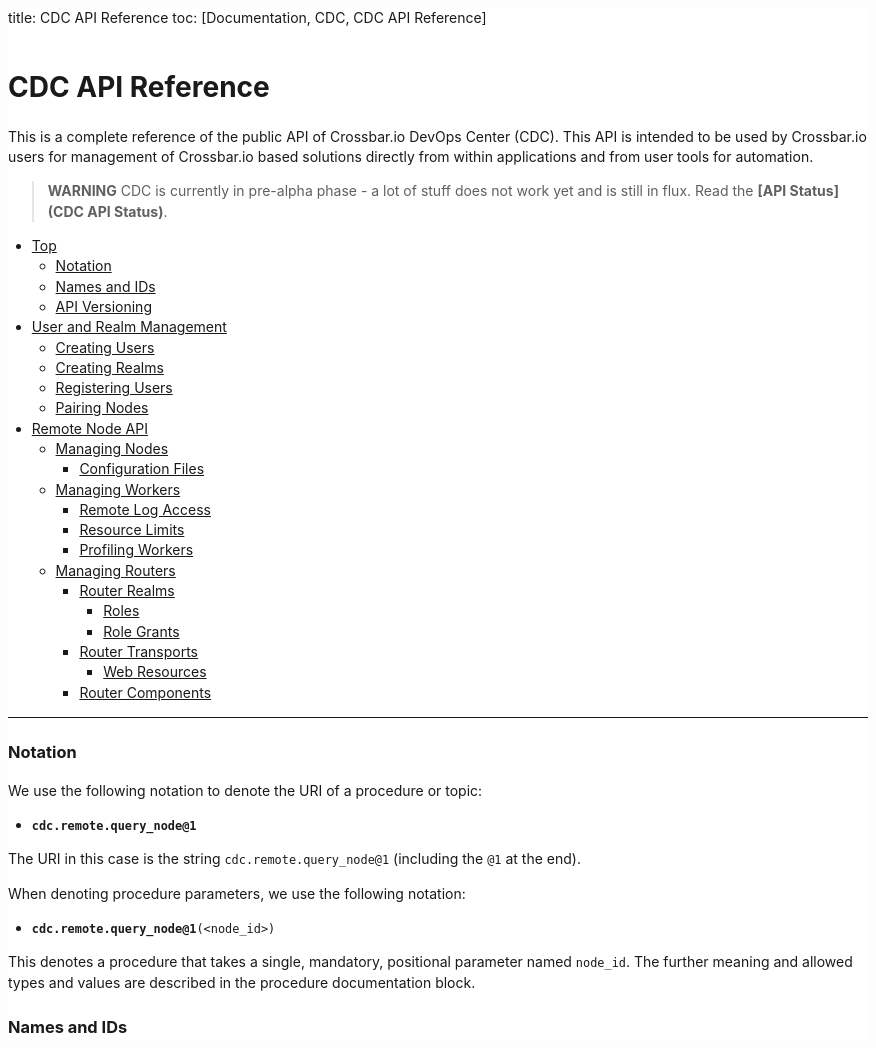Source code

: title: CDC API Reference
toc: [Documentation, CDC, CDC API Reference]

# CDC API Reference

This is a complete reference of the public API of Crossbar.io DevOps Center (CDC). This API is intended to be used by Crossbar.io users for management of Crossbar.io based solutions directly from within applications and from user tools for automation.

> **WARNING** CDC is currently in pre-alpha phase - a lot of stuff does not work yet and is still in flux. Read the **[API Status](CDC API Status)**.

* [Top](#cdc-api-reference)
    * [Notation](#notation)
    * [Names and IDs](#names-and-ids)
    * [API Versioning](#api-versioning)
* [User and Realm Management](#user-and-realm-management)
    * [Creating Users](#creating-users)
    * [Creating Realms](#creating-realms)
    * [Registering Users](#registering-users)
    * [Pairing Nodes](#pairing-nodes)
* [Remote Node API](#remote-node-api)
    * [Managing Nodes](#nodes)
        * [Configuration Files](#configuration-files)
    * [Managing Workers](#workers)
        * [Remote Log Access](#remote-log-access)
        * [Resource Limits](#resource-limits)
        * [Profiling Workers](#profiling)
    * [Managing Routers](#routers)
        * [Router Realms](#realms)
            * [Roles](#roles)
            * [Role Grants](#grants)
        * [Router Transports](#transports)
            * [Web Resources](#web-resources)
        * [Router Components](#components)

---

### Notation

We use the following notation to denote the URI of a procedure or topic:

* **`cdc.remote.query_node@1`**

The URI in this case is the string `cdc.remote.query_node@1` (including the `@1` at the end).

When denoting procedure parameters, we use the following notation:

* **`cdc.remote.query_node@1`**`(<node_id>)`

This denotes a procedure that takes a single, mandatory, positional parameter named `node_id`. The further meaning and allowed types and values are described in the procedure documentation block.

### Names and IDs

--------------------------------------------------

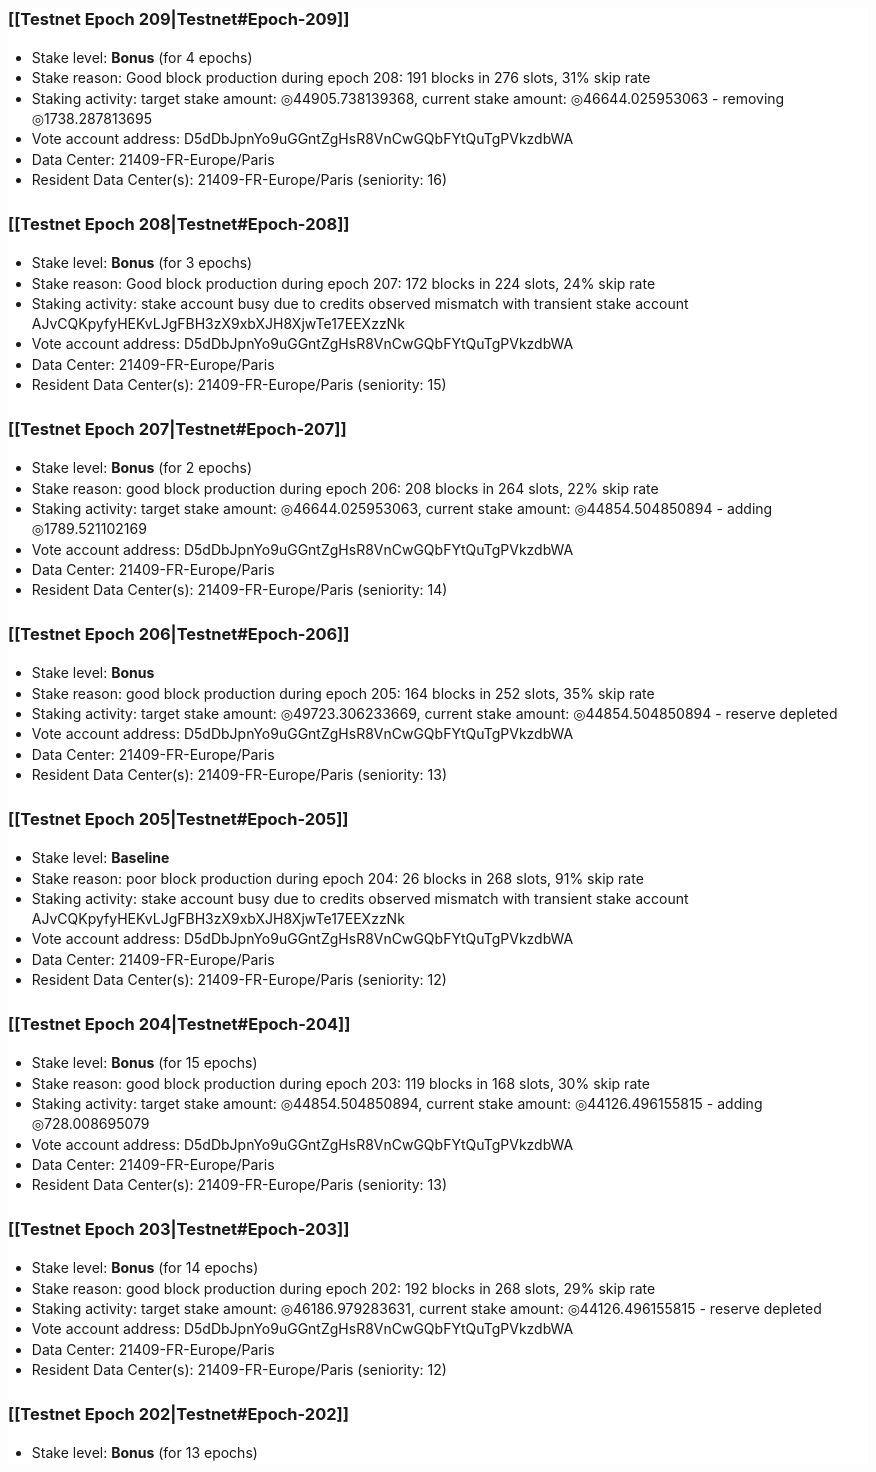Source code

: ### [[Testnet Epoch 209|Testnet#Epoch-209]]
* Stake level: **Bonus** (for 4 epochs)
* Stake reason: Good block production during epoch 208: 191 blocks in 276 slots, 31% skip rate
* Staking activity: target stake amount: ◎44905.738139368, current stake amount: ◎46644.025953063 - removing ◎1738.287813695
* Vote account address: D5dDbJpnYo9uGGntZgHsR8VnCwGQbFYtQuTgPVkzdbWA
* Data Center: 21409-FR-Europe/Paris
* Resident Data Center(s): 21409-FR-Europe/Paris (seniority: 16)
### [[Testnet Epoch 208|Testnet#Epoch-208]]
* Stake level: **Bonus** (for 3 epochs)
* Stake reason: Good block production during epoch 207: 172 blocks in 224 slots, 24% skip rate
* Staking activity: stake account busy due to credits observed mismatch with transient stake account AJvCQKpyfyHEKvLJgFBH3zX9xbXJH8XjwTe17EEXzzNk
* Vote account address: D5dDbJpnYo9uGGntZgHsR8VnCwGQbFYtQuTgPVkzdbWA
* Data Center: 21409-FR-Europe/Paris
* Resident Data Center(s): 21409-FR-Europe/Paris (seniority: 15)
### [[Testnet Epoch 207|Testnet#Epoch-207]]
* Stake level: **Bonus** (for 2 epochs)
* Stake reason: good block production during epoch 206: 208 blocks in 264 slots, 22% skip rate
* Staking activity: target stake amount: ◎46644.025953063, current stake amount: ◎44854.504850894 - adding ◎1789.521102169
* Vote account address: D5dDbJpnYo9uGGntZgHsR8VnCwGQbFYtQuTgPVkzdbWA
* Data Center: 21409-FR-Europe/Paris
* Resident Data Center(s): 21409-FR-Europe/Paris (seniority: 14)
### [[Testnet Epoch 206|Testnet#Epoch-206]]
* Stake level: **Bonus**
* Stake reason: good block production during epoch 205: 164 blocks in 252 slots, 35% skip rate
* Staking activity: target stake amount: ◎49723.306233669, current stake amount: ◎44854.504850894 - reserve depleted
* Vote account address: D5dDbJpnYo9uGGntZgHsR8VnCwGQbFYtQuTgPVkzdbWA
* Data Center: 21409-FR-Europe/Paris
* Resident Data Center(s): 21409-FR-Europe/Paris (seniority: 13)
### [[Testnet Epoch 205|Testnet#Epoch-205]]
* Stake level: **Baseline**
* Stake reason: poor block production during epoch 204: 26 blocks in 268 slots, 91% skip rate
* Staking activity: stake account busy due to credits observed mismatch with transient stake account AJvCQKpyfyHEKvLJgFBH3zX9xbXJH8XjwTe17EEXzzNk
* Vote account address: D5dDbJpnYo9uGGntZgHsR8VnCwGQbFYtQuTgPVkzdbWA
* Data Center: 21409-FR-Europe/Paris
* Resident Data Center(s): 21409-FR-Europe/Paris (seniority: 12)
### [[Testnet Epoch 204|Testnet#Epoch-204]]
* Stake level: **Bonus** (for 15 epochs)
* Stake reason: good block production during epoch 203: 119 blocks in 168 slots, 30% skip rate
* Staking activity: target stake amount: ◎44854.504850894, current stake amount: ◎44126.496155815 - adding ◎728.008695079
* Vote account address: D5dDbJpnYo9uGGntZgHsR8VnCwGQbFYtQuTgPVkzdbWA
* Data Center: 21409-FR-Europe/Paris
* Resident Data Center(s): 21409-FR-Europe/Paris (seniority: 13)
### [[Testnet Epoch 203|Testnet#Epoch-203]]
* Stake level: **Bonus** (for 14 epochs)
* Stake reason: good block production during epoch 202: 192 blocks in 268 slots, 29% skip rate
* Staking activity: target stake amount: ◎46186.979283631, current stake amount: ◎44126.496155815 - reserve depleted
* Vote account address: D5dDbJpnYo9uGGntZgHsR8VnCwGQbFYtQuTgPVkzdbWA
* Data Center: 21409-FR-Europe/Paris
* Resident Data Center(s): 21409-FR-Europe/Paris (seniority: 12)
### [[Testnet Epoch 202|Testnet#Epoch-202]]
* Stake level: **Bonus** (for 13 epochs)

--------------------------------------------------

• Exercise
From the records above, give again exactly the lines running from the line with "### [[Testnet Epoch 203|Testnet#Epoch-203]]" to the line with "(for 13 epochs)", inclusive.

• Solution to this exercise
### [[Testnet Epoch 203|Testnet#Epoch-203]]
* Stake level: **Bonus** (for 14 epochs)
* Stake reason: good block production during epoch 202: 192 blocks in 268 slots, 29% skip rate
* Staking activity: target stake amount: ◎46186.979283631, current stake amount: ◎44126.496155815 - reserve depleted
* Vote account address: D5dDbJpnYo9uGGntZgHsR8VnCwGQbFYtQuTgPVkzdbWA
* Data Center: 21409-FR-Europe/Paris
* Resident Data Center(s): 21409-FR-Europe/Paris (seniority: 12)
### [[Testnet Epoch 202|Testnet#Epoch-202]]
* Stake level: **Bonus** (for 13 epochs)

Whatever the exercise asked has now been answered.